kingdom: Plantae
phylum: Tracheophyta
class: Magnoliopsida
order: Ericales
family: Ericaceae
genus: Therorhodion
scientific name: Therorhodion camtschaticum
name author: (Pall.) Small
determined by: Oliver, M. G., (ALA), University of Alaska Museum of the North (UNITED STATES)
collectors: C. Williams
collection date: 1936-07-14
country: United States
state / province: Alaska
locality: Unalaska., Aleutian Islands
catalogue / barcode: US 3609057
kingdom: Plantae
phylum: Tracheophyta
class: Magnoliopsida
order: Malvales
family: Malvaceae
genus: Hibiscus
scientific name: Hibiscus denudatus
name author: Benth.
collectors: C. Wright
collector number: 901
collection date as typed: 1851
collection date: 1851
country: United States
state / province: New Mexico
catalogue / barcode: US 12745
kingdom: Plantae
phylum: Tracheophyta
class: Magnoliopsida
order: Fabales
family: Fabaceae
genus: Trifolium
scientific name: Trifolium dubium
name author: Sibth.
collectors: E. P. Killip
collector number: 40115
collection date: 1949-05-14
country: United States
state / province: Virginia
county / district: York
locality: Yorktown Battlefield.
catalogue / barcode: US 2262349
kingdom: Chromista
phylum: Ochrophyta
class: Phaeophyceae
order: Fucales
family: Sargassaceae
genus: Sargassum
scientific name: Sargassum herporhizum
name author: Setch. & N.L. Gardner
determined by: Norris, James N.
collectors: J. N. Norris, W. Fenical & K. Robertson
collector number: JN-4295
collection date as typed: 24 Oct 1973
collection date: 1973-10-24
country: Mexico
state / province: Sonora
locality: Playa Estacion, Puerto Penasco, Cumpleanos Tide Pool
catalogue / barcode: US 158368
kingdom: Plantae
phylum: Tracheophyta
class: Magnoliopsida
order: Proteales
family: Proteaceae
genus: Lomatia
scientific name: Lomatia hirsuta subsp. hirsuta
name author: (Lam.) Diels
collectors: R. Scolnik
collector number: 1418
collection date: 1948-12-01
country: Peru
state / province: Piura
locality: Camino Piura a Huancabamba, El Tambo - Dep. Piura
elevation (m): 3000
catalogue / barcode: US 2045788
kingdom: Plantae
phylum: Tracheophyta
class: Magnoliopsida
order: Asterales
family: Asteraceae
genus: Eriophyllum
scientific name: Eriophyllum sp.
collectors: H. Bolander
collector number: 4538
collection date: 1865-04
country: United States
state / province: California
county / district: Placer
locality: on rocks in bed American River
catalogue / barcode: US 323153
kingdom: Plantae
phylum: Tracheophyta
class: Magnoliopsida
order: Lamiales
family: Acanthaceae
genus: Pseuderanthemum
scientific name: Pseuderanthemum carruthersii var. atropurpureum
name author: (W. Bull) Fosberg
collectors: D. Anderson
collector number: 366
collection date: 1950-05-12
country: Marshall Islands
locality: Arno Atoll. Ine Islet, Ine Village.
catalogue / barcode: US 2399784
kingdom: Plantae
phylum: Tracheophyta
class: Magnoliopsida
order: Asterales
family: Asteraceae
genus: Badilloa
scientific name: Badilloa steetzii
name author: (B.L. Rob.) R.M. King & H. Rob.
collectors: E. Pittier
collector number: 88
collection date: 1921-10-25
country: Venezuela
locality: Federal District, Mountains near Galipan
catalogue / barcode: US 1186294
★ ★ ★ ★ ★
● **Task to complete**
Reproduce every line of the rows above word for word, with each field name and value left unchanged and in the same order.

● **Exercise result**
kingdom: Plantae
phylum: Tracheophyta
class: Magnoliopsida
order: Ericales
family: Ericaceae
genus: Therorhodion
scientific name: Therorhodion camtschaticum
name author: (Pall.) Small
determined by: Oliver, M. G., (ALA), University of Alaska Museum of the North (UNITED STATES)
collectors: C. Williams
collection date: 1936-07-14
country: United States
state / province: Alaska
locality: Unalaska., Aleutian Islands
catalogue / barcode: US 3609057
kingdom: Plantae
phylum: Tracheophyta
class: Magnoliopsida
order: Malvales
family: Malvaceae
genus: Hibiscus
scientific name: Hibiscus denudatus
name author: Benth.
collectors: C. Wright
collector number: 901
collection date as typed: 1851
collection date: 1851
country: United States
state / province: New Mexico
catalogue / barcode: US 12745
kingdom: Plantae
phylum: Tracheophyta
class: Magnoliopsida
order: Fabales
family: Fabaceae
genus: Trifolium
scientific name: Trifolium dubium
name author: Sibth.
collectors: E. P. Killip
collector number: 40115
collection date: 1949-05-14
country: United States
state / province: Virginia
county / district: York
locality: Yorktown Battlefield.
catalogue / barcode: US 2262349
kingdom: Chromista
phylum: Ochrophyta
class: Phaeophyceae
order: Fucales
family: Sargassaceae
genus: Sargassum
scientific name: Sargassum herporhizum
name author: Setch. & N.L. Gardner
determined by: Norris, James N.
collectors: J. N. Norris, W. Fenical & K. Robertson
collector number: JN-4295
collection date as typed: 24 Oct 1973
collection date: 1973-10-24
country: Mexico
state / province: Sonora
locality: Playa Estacion, Puerto Penasco, Cumpleanos Tide Pool
catalogue / barcode: US 158368
kingdom: Plantae
phylum: Tracheophyta
class: Magnoliopsida
order: Proteales
family: Proteaceae
genus: Lomatia
scientific name: Lomatia hirsuta subsp. hirsuta
name author: (Lam.) Diels
collectors: R. Scolnik
collector number: 1418
collection date: 1948-12-01
country: Peru
state / province: Piura
locality: Camino Piura a Huancabamba, El Tambo - Dep. Piura
elevation (m): 3000
catalogue / barcode: US 2045788
kingdom: Plantae
phylum: Tracheophyta
class: Magnoliopsida
order: Asterales
family: Asteraceae
genus: Eriophyllum
scientific name: Eriophyllum sp.
collectors: H. Bolander
collector number: 4538
collection date: 1865-04
country: United States
state / province: California
county / district: Placer
locality: on rocks in bed American River
catalogue / barcode: US 323153
kingdom: Plantae
phylum: Tracheophyta
class: Magnoliopsida
order: Lamiales
family: Acanthaceae
genus: Pseuderanthemum
scientific name: Pseuderanthemum carruthersii var. atropurpureum
name author: (W. Bull) Fosberg
collectors: D. Anderson
collector number: 366
collection date: 1950-05-12
country: Marshall Islands
locality: Arno Atoll. Ine Islet, Ine Village.
catalogue / barcode: US 2399784
kingdom: Plantae
phylum: Tracheophyta
class: Magnoliopsida
order: Asterales
family: Asteraceae
genus: Badilloa
scientific name: Badilloa steetzii
name author: (B.L. Rob.) R.M. King & H. Rob.
collectors: E. Pittier
collector number: 88
collection date: 1921-10-25
country: Venezuela
locality: Federal District, Mountains near Galipan
catalogue / barcode: US 1186294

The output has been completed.